● **Data provided**

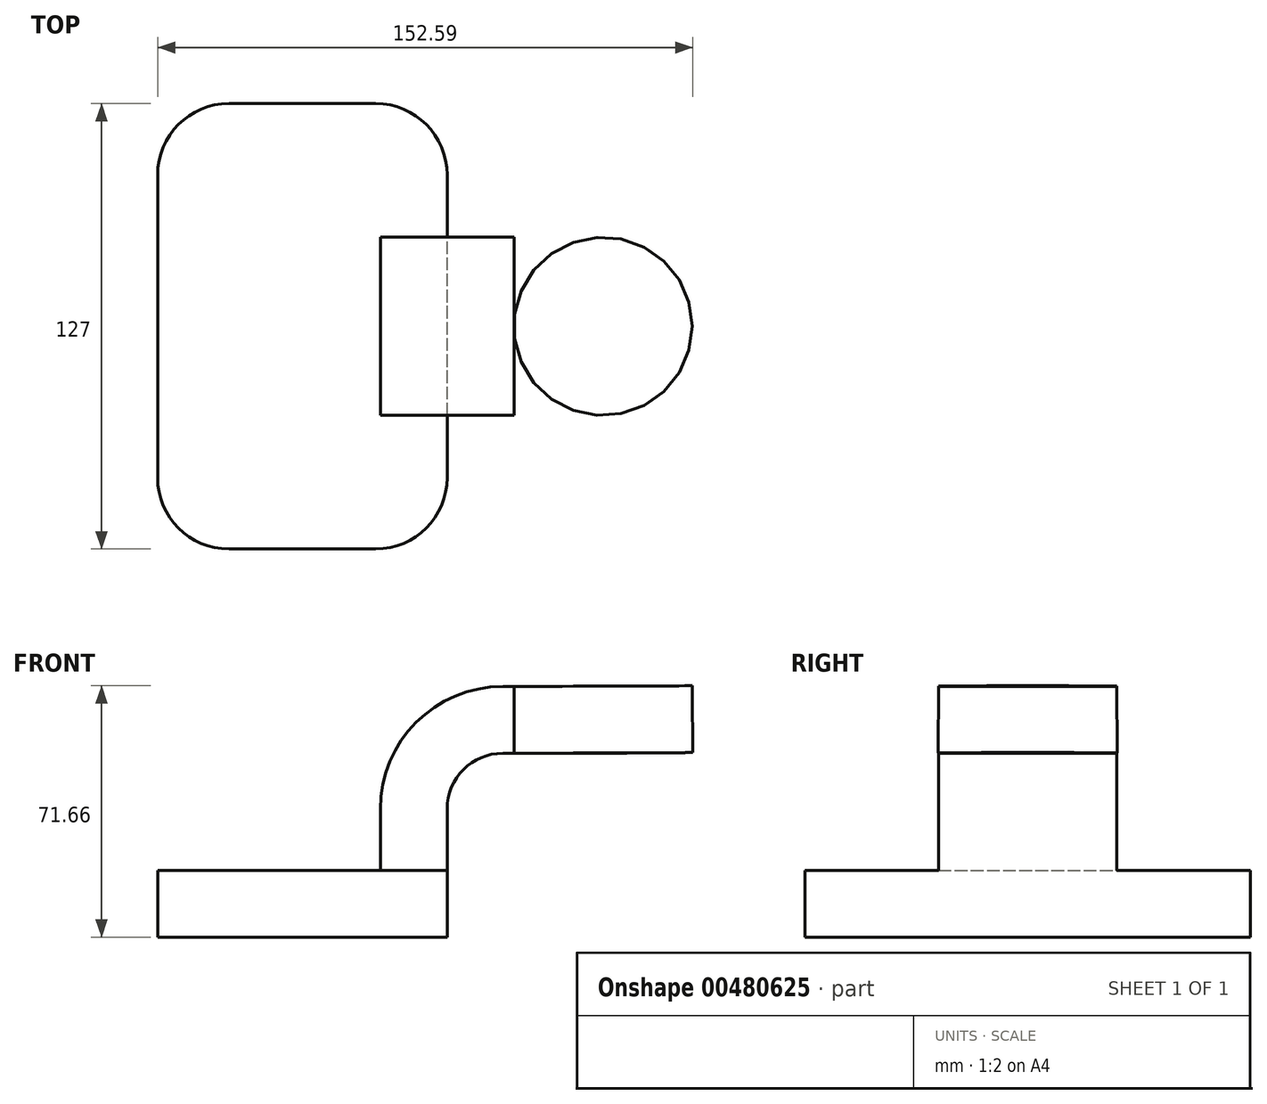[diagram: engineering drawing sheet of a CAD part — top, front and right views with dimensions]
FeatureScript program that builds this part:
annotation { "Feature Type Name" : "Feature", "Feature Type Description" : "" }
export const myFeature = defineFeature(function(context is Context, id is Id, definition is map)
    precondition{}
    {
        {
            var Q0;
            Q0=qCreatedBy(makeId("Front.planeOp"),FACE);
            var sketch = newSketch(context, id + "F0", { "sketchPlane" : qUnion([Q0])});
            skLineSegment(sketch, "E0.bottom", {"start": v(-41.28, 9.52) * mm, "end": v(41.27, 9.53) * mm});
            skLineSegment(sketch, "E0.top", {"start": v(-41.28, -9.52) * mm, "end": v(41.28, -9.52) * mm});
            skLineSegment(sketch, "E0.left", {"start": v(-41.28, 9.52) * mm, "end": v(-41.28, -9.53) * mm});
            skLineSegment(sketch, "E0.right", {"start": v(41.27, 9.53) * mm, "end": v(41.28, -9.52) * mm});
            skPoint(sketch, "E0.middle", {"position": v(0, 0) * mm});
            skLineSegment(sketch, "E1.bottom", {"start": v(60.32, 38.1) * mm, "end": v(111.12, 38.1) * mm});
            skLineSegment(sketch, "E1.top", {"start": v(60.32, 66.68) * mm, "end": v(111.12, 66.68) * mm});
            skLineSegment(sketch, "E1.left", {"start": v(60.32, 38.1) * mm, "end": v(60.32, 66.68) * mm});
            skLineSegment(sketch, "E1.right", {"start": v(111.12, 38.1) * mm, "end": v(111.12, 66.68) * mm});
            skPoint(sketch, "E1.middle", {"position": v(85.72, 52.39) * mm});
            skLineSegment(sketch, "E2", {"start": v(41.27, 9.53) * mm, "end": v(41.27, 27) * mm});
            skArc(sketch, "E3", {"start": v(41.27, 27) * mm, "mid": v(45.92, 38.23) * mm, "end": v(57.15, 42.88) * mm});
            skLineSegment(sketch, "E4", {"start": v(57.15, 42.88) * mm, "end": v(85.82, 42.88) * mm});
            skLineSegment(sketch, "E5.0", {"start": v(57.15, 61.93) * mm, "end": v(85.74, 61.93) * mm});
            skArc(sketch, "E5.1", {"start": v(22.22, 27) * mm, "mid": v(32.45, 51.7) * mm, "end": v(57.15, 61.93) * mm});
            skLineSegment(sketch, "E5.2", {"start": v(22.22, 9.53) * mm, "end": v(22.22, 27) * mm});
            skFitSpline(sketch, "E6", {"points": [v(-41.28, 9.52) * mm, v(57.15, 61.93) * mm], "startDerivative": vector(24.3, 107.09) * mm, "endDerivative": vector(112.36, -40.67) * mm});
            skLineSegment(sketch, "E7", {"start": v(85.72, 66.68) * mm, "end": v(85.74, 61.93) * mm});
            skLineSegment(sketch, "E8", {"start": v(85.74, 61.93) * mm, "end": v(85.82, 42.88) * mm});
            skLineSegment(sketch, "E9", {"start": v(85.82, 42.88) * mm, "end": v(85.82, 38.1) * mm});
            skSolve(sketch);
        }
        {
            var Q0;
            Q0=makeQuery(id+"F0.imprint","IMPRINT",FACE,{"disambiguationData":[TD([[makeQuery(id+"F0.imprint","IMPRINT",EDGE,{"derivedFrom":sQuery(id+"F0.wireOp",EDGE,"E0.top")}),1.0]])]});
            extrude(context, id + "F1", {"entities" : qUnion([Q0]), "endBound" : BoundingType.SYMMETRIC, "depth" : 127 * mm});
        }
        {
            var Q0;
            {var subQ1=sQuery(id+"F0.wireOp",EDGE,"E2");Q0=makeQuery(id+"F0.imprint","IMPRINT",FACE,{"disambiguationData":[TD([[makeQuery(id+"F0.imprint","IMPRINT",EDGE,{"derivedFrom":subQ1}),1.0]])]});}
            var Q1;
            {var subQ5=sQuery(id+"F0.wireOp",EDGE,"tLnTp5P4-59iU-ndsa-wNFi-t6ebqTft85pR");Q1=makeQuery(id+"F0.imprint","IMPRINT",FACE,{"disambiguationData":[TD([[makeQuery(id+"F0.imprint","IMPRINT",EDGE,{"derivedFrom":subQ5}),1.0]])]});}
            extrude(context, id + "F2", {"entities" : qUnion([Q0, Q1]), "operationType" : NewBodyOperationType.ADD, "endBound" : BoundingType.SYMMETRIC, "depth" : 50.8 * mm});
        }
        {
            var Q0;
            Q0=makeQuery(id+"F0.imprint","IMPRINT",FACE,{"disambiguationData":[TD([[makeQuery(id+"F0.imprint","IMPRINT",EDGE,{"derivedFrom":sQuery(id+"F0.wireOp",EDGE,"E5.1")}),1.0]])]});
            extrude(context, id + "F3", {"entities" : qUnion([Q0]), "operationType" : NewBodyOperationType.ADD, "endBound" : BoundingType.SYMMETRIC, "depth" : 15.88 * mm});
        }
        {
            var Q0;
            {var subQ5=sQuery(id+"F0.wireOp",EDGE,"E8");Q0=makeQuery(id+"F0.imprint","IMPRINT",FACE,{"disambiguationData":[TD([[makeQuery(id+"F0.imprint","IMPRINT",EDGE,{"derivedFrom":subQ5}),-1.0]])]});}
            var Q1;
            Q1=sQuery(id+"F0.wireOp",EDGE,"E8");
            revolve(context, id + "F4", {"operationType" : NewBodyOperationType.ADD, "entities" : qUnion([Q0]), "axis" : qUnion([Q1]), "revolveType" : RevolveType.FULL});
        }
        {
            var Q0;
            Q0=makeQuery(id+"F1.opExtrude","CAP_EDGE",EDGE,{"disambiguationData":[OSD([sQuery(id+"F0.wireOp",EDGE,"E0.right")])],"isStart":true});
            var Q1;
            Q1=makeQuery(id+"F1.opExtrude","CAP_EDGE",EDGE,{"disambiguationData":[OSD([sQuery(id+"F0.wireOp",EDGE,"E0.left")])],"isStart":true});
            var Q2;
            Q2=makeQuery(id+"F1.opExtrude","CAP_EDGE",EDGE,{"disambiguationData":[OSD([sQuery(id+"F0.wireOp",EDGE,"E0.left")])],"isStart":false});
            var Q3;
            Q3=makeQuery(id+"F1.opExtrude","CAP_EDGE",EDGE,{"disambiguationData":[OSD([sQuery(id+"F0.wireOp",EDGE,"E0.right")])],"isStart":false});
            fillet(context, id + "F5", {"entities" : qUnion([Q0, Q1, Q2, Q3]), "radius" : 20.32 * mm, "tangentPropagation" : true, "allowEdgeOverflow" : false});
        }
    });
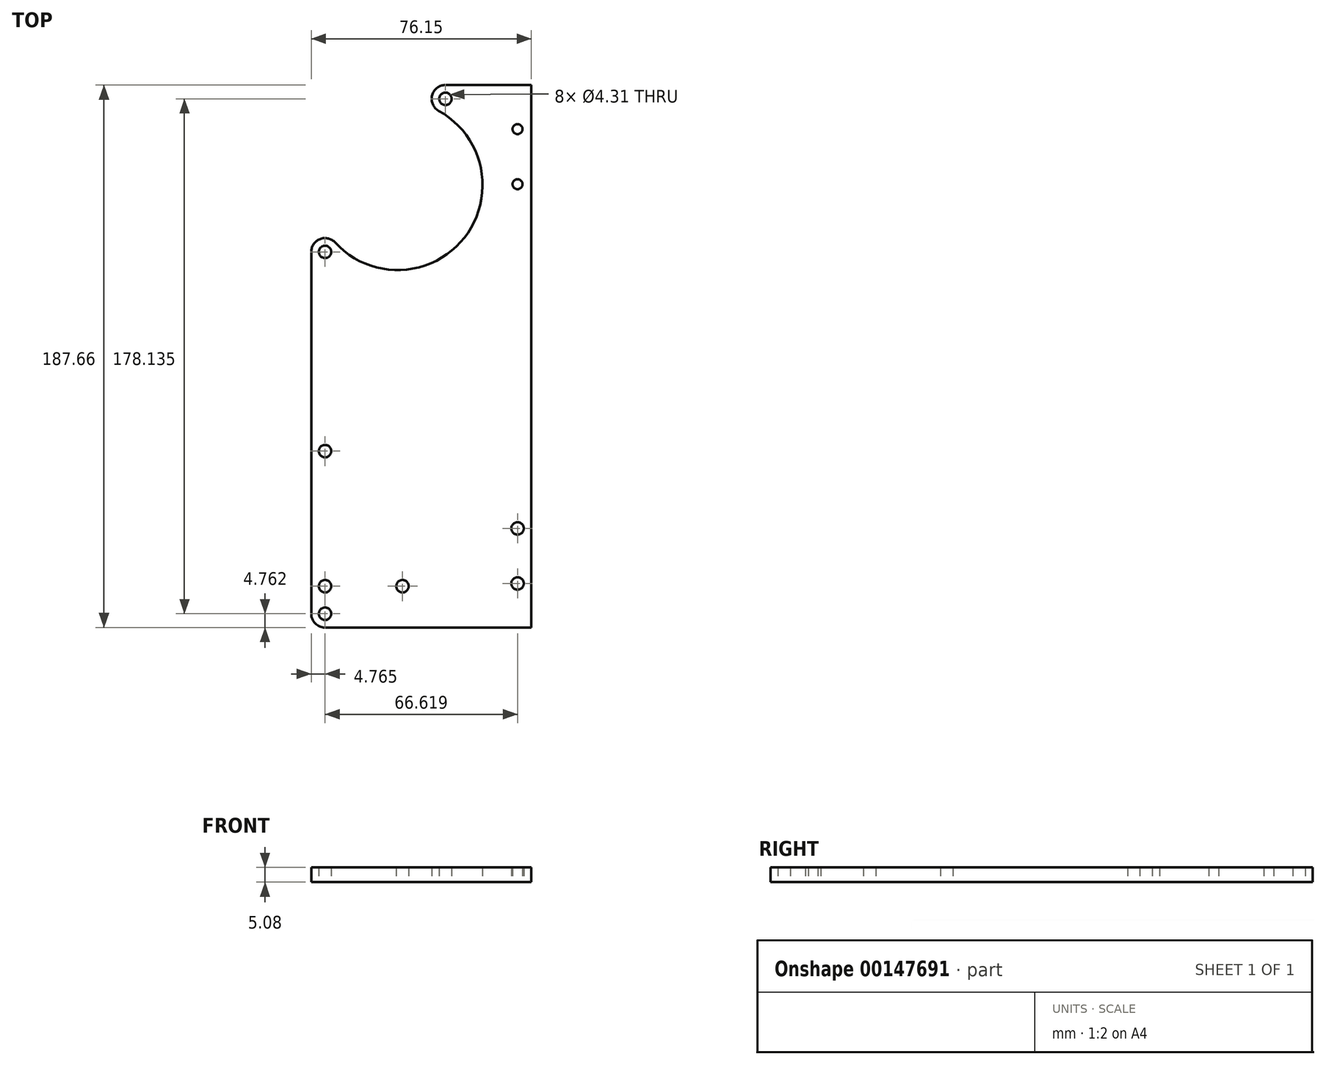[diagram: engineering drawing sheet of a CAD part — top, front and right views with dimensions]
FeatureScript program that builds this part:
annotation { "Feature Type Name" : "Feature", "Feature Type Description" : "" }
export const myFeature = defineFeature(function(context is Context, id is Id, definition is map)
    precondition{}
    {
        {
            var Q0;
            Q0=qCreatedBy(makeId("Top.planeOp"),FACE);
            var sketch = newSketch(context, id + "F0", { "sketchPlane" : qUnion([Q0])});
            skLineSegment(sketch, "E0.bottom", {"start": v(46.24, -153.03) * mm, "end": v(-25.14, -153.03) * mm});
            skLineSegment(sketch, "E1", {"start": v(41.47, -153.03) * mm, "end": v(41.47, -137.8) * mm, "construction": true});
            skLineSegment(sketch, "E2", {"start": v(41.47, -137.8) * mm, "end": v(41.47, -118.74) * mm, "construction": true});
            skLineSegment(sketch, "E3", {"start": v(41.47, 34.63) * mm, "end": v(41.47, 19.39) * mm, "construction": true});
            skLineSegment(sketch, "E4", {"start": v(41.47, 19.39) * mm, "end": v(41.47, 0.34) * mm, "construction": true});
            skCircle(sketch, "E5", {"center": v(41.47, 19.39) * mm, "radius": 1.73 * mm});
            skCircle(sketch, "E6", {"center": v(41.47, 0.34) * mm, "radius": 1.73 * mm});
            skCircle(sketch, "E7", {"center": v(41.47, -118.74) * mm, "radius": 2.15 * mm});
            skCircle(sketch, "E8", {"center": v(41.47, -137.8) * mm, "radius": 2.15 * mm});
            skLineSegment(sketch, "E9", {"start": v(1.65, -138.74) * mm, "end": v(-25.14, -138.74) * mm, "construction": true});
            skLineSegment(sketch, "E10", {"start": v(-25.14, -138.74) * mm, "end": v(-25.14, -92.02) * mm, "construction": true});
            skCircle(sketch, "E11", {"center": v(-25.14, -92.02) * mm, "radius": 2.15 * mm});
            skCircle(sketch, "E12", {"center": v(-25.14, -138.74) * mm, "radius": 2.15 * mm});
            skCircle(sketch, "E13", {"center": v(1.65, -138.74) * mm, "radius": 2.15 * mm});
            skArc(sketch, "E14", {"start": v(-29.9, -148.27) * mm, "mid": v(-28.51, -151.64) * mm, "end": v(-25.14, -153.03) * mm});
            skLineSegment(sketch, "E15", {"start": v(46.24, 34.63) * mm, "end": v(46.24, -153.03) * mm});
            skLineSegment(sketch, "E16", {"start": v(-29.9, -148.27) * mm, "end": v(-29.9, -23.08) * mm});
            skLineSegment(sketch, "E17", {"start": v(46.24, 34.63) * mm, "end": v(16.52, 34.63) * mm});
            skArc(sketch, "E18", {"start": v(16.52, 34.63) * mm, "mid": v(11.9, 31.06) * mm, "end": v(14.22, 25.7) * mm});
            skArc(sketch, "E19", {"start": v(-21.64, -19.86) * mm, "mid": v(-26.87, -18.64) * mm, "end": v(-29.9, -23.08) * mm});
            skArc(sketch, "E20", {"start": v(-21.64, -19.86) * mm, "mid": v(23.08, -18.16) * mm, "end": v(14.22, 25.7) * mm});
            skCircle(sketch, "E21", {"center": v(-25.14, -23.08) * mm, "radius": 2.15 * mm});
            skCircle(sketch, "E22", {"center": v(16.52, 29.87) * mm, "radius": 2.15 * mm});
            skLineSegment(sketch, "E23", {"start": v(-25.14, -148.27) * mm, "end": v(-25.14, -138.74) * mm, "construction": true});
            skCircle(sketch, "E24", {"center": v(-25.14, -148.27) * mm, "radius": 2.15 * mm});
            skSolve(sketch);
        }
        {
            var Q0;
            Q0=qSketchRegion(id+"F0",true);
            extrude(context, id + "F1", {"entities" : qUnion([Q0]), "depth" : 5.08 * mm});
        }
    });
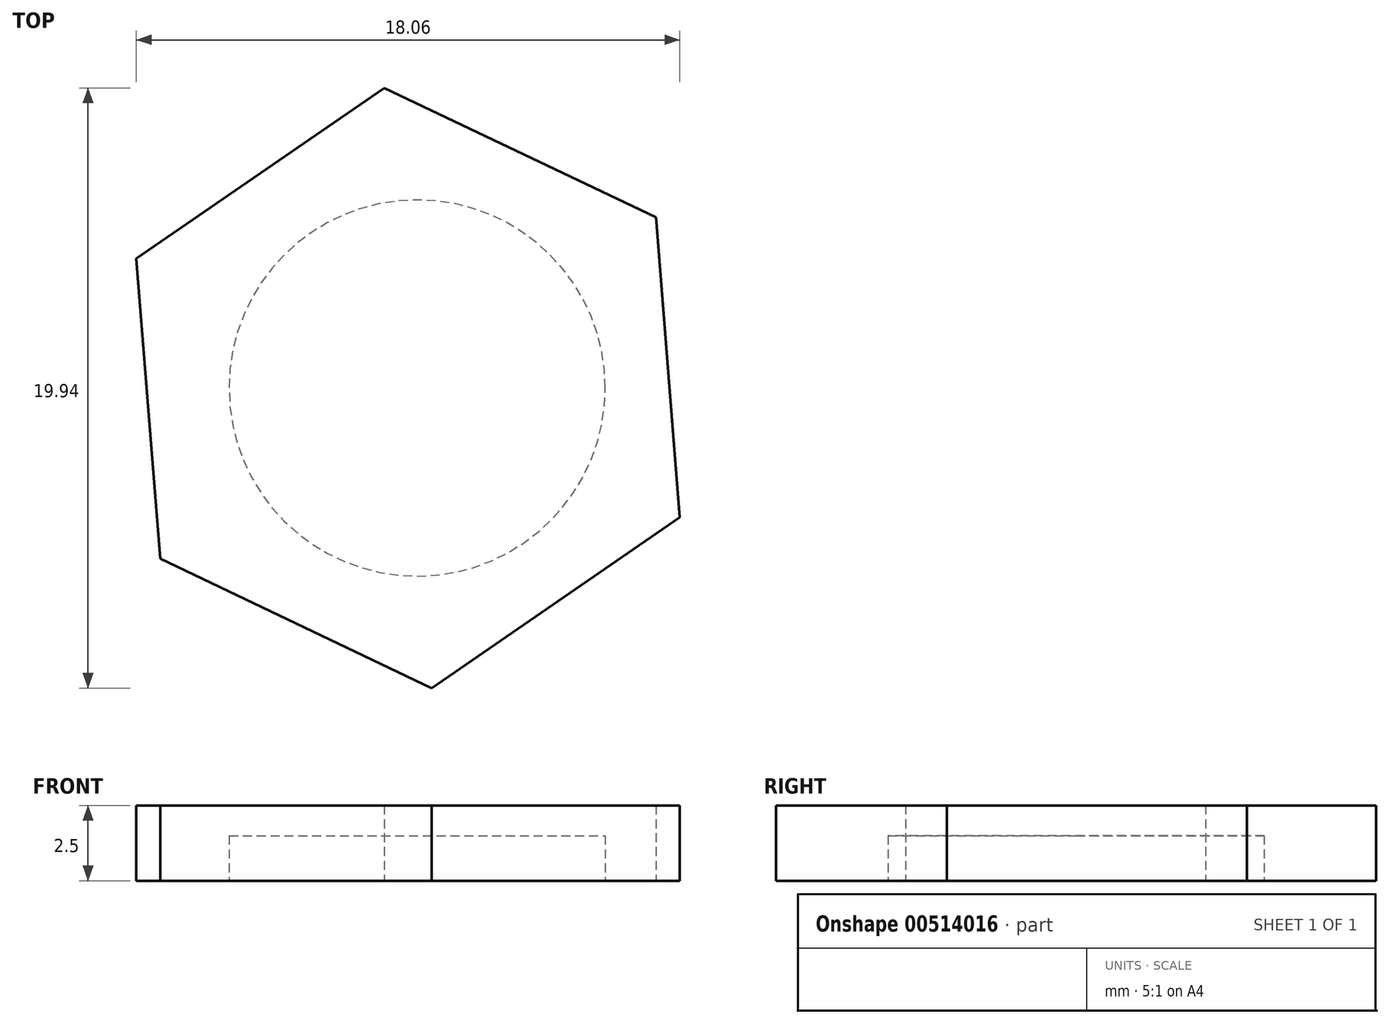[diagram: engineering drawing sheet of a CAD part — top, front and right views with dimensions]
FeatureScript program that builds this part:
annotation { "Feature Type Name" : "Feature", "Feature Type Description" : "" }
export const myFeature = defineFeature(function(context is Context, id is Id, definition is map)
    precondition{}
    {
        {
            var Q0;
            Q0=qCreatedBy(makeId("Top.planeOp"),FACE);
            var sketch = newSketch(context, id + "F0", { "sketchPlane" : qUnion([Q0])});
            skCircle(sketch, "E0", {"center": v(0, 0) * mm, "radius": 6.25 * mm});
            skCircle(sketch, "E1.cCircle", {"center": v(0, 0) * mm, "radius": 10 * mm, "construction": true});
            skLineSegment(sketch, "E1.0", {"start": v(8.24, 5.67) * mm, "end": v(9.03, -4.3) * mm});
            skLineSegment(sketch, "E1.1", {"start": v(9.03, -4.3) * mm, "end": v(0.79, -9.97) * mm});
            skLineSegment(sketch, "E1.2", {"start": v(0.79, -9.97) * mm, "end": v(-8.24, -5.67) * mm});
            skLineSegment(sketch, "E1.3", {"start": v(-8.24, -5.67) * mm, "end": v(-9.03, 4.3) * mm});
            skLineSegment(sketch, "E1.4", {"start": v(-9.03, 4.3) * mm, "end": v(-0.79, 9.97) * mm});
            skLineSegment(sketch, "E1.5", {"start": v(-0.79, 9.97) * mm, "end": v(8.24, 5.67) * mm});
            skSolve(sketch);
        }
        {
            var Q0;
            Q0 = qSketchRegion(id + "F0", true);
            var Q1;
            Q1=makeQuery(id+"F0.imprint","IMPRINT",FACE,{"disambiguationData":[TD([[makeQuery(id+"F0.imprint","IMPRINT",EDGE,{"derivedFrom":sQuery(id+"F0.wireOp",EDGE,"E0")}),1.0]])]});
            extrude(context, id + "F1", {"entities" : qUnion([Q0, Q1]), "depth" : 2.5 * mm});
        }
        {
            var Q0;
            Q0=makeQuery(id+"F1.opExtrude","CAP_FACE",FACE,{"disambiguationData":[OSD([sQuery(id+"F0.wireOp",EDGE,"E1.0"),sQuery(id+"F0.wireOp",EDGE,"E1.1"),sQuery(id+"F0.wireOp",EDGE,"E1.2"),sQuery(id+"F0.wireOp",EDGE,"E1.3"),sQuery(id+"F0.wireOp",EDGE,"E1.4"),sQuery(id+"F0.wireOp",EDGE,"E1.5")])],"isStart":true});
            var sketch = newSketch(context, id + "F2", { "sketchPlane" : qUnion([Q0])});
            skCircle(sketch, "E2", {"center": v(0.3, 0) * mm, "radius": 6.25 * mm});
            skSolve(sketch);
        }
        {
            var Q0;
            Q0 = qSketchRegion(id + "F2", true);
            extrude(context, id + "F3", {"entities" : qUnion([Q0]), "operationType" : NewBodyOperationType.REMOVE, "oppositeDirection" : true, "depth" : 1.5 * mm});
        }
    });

● **Task prompt**
Reproduce the entries above without changes, from their first line through the line containing "v(-41.28, -9.53) *", including both ends. Omit the pictures from your copy.

● **Exercise answer**
[diagram: engineering drawing sheet of a CAD part — top, front and right views with dimensions]
FeatureScript program that builds this part:
annotation { "Feature Type Name" : "Feature", "Feature Type Description" : "" }
export const myFeature = defineFeature(function(context is Context, id is Id, definition is map)
    precondition{}
    {
        {
            var Q0;
            Q0=qCreatedBy(makeId("Front.planeOp"),FACE);
            var sketch = newSketch(context, id + "F0", { "sketchPlane" : qUnion([Q0])});
            skLineSegment(sketch, "E0.bottom", {"start": v(-41.28, 9.52) * mm, "end": v(41.27, 9.53) * mm});
            skLineSegment(sketch, "E0.top", {"start": v(-41.28, -9.52) * mm, "end": v(41.28, -9.52) * mm});
            skLineSegment(sketch, "E0.left", {"start": v(-41.28, 9.52) * mm, "end": v(-41.28, -9.53) * mm});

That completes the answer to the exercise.